Thursday, January 15, 2009

The Importance of Appointing a Nationally Recognized Professional with a Strong Science Background to be the Administrator of the Substance Abuse and

The following is a policy statement prepared by a colleague that discusses the rationale for having leadership at SAMHSA (Substance Abuse and Mental Health Services Administration) that is guided by science rather than ideology and politics as the agency has been for some time. It discusses the problems that have resulted from political leadership over the past and why we need a scientist who knows addiction and is committed to supporting evidence-based treatment for substance use and mental health problems and ongoing research to inform improved treatment efficacy of these very common human problems that effect us all.

I welcome comments, support and dialogue on this policy statement.

Andrew Tatarsky, PhD

The Importance of Appointing a Nationally Recognized Professional with a Strong Science Background to be the Administrator of the Substance Abuse and Mental Health Services Administration (SAMHSA)

Virtually every family in America is affected by mental illness or addiction. The cost in personal suffering and economic loss is staggering. Part of the tragedy of mental illness and addiction is that these diseases typically strike in late adolescence and early adulthood, between 18-25 years of age. By contrast, most major medical illnesses occur much later in life. The World Health Organization found that mental illness and addiction were the leading causes of disability among Americans ages 18-45, confirming that these diseases rob young Americans of their most productive years.

The last two decades have witnessed dramatic scientific advances in understanding mental illness and addiction which have led to the development of effective treatments and prevention programs. Unfortunately, unlike standard protocols for advances in other areas of medicine, these treatments are not reaching the vast majority of the public who need them. For example, the United States spends about $120 billion annually on behavioral health care[1]. Yet, less than 25% of this care is evidence-based, with 75% of questionable value. The result of the mediocre quality of behavioral health care is that many Americans are suffering needlessly and some are dying because they are not receiving treatment has been shown to work.

What can be done to solve this problem? Most advocacy groups call for increased spending. While lack of resources is part of the problem, increasing funding alone will not solve the problem. Currently, Americans are not receiving adequate value for the $120 billion that are spent annually and much more could be accomplished using existing resources. This is the main conclusion of a landmark report on the state of behavioral healthcare issued by the Institute of Medicine of the National Academy of Science in 2006.

The federal government’s response to this situation has been woefully inadequate. The federal agency responsible for overseeing the quality of behavioral health care and prevention is the Substance Abuse and Mental Health Services Administration (SAMSHA). SAMSHA has a $3.3 billion budget. An OMB review of this agency rated the agency’s programs as largely ineffective; an assessment shared by most mental health and addiction experts. Many politicians including Congressman and Senators who sit on relevant oversight committees have never heard of SAMSHA, despite the fact that SAMSHA is on the same organizational level in the Public Health Service as CDC and FDA.

One major reason for SAMSHA’s obscurity and dysfunction has been the failure to appoint a person with significant scientific and professional expertise to the lead the agency. Past administrators have been drawn from the ranks of state government with experience in community action, but without recognized high level scientific mental health, addiction, and public health expertise. By contrast, the recent heads of FDA and CDC have been nationally prominent scientists with accompanying expertise and stature to effectively lead their agencies.

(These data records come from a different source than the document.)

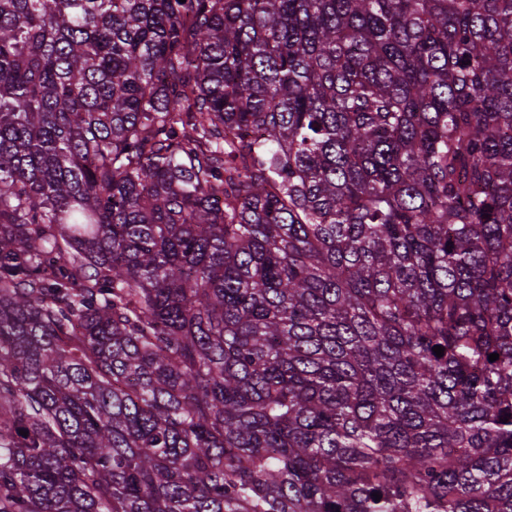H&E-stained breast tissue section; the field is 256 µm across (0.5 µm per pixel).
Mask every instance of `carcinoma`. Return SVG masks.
I'll return each instance as SVG.
<instances>
[{
	"label": "carcinoma",
	"mask_w": 512,
	"mask_h": 512,
	"mask_svg": "<svg viewBox=\"0 0 512 512\" xmlns=\"http://www.w3.org/2000/svg\"><path fill=\"white\" fill-rule=\"evenodd\" d=\"M0 512H512V0H0Z\"/></svg>",
	"instance_id": "1"
}]
</instances>
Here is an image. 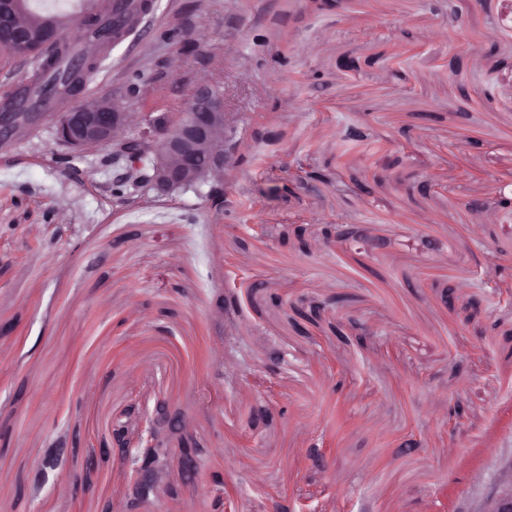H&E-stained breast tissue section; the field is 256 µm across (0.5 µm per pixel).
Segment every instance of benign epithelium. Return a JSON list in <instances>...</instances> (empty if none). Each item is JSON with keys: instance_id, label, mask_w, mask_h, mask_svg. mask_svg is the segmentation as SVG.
Wrapping results in <instances>:
<instances>
[{"instance_id": "1", "label": "benign epithelium", "mask_w": 512, "mask_h": 512, "mask_svg": "<svg viewBox=\"0 0 512 512\" xmlns=\"http://www.w3.org/2000/svg\"><path fill=\"white\" fill-rule=\"evenodd\" d=\"M19 0H0V50L18 57L29 55L32 41L17 19ZM126 95H112V108L73 105L64 112H1L0 145L13 141L36 126L55 121L58 142L81 155L110 146L112 158L128 162L121 180L131 184L133 194L169 195L182 187L204 185L209 175L220 173L228 164L224 141L230 123L224 112L221 91L212 84L197 85L191 91L185 112H144L131 126ZM180 417L169 414L158 403L150 409L132 406L112 422L110 450L135 462L133 487L155 495L158 492L157 457L163 447L162 435L180 431ZM178 456L182 470L192 473L198 452L188 444L168 449ZM475 512H512V478L486 496Z\"/></svg>"}]
</instances>
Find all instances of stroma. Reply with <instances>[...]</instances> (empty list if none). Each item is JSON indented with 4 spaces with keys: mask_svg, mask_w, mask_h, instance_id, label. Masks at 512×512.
Listing matches in <instances>:
<instances>
[{
    "mask_svg": "<svg viewBox=\"0 0 512 512\" xmlns=\"http://www.w3.org/2000/svg\"><path fill=\"white\" fill-rule=\"evenodd\" d=\"M202 81L219 200L115 203L111 148L70 161L50 123L0 148V504L125 506L132 462L84 461L160 397L199 467L133 512H476L512 475V0H153L73 101L182 112Z\"/></svg>",
    "mask_w": 512,
    "mask_h": 512,
    "instance_id": "obj_1",
    "label": "stroma"
}]
</instances>
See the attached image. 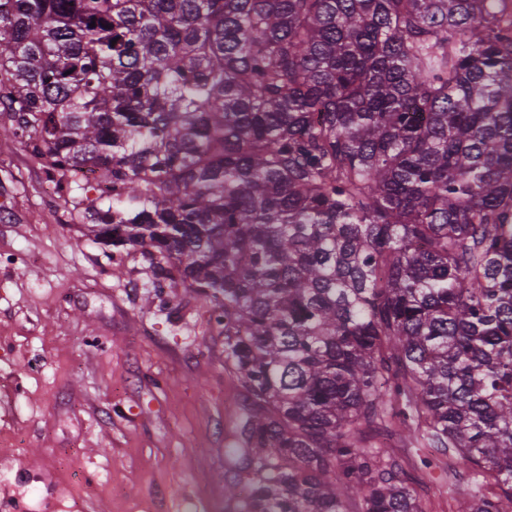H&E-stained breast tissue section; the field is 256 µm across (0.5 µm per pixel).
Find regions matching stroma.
<instances>
[{
    "label": "stroma",
    "mask_w": 512,
    "mask_h": 512,
    "mask_svg": "<svg viewBox=\"0 0 512 512\" xmlns=\"http://www.w3.org/2000/svg\"><path fill=\"white\" fill-rule=\"evenodd\" d=\"M78 222L0 139V512H224L243 389L212 303ZM391 444L428 512H454L447 457Z\"/></svg>",
    "instance_id": "stroma-1"
}]
</instances>
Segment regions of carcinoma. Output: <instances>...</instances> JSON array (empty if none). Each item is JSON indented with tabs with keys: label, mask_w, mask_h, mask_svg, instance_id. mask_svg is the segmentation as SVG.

President elect Obama has a unique opportunity to improve the treatment and prevention of mental illness and addiction by breaking with the past tradition of placing a political appointee with regulatory and administrative experience as the Administrator of SAMSHA. Instead, the Obama transition team should seek a professional with a national reputation of excellence as a scientist and innovator in implementing science-based mental health and addiction programs and public health models in communities. This move would be consistent with President elect Obama’s approach to attract the highest caliber professionals into government, has the potential to improve the lives of many Americans, and would elicit uniform praise from advocates, the scientific community, and the press.

[1] Behavioral health care means addiction and mental health services combined.

1 comment:

DuWayne Brayton said...

Hi Andrew and thank you for taking the time to discuss this.

I am in my early thirties and have recently gone from high school dropout, to full time college student. I have recently become a single dad, locked in a custody battle. I have spent much of my adult life struggling with substance abuse issues stemming from my neurochemistry. Mental illness has had a profound and painful affect on my life, the lives of my children and especially on the life of my ex-partner.

We are long past due for some serious changes and political changes are, I believe essential. But underlying this all is a desperate need for a change of our social addiction/mental illness paradigm. As a society we have spent far too long in a rut that glorifies stigma over science and human decency.

I really appreciate your colleague's policy statement and sincerely hope that we will see it become a reality.

Thank you again, for taking to time to write about this and keep a blog. I look forward to future visits.